The early autumn fog season is here and the next eight months, from the fall through early spring months, will feature several reasons for fog to form more often.  Fewer hours of daylight, damp or snow-covered ground, and periods of light wind all contribute to fog development.


Sunrise on Saturday Morning

At sunrise on Saturday morning of Labor Day weekend I began a three-hour drive to northwest Iowa where I would attend one of my favorite music festivals.   My only weather concern (fairly common at the end of summer) was the potential for dense morning fog following some late day rain showers twelve hours prior.  With damp ground and light wind the stage was set for fog development.   I knew that good visibility at sunrise might not last as late summer fog can continue to develop for an hour or two after sunrise.   Happily, along my driving route only light fog formed.  The ingredient keeping the fog from thickening was a low overcast.  That layer of low clouds prevented the radiational process which often makes for thicker fog and lower visibility.

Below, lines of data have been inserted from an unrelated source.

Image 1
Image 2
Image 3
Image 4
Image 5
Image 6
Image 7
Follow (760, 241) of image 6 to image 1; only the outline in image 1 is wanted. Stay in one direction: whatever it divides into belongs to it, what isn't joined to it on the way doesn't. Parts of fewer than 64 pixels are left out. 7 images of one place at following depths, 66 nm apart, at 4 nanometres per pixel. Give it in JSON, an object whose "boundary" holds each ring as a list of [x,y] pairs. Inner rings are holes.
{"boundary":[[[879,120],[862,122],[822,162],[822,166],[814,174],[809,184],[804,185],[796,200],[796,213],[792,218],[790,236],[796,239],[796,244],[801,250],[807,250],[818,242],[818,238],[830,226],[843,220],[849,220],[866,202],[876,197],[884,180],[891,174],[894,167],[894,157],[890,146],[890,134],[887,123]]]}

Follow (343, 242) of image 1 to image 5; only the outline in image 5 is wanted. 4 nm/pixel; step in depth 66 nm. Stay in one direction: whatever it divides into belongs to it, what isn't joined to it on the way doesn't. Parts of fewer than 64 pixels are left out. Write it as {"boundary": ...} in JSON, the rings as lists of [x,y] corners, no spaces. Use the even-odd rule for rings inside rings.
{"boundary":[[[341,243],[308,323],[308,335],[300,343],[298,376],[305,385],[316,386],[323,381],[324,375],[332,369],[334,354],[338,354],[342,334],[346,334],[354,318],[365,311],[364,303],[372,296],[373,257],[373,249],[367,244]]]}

Maturing Crops Are Moisture Laden

in late summer and early fall, the maturing crops covering much of the landscape are moisture laden.  This allows ground fog to form on clear and calm nights.  Since the amount and type of vegetation — and even air temperatures — vary a lot over short distances, the visibility may vary wildly over just a few hundred feet.  This can be quite hazardous for travelers, at a time of year when tall crops limit visibility at many intersections.  In addition to reducing visibility, this fog leaves condensation on windshields making it even harder to see.  Using the car defroster with the temperature set to warm may be necessary!  Because fog can be difficult to forecast, and because its density can vary so much over a short distance, your local forecast will not usually contain an advisory for fog unless it becomes widespread.


Mid-Winter Fog Forms at Night

In mid-winter, fog forms at night following the partial daytime thawing of snow cover.  This fog may even persist during daylight hours if a mild and high-moisture air mass (usually from the south) moves over the snow cover.  This is also a weather pattern which can allow roadway frost to form as noted in my blog post from January 21, 2017. Fog forming via this process can be of long duration due to the low (weak) winter sun angle and the limited hours of daylight, especially if there is no source of drier air at the low levels.


Spring Fog will Form

In both winter and spring, fog will form north of a warm front when a humid air mass overruns the colder air mass at the surface and still-chilly ground.   This process can operate during the day as well as at night.   If it is below the freezing mark, icy drizzle or even direct condensation of frost onto colder surfaces will test windshield wipers and defrosters.  Since spring rains also develops along warm fronts, heavier showers sometimes allow a widespread fog to briefly lift – until the rain stops and visibility lowers once again.

During my driving experience described above I was grateful for the cloud layer above that kept away all but the smallest amount of fog below.  If you try to think about the various processes working to make our weather, you can be more prepared for the visibility challenges of fog at this and other times of the year.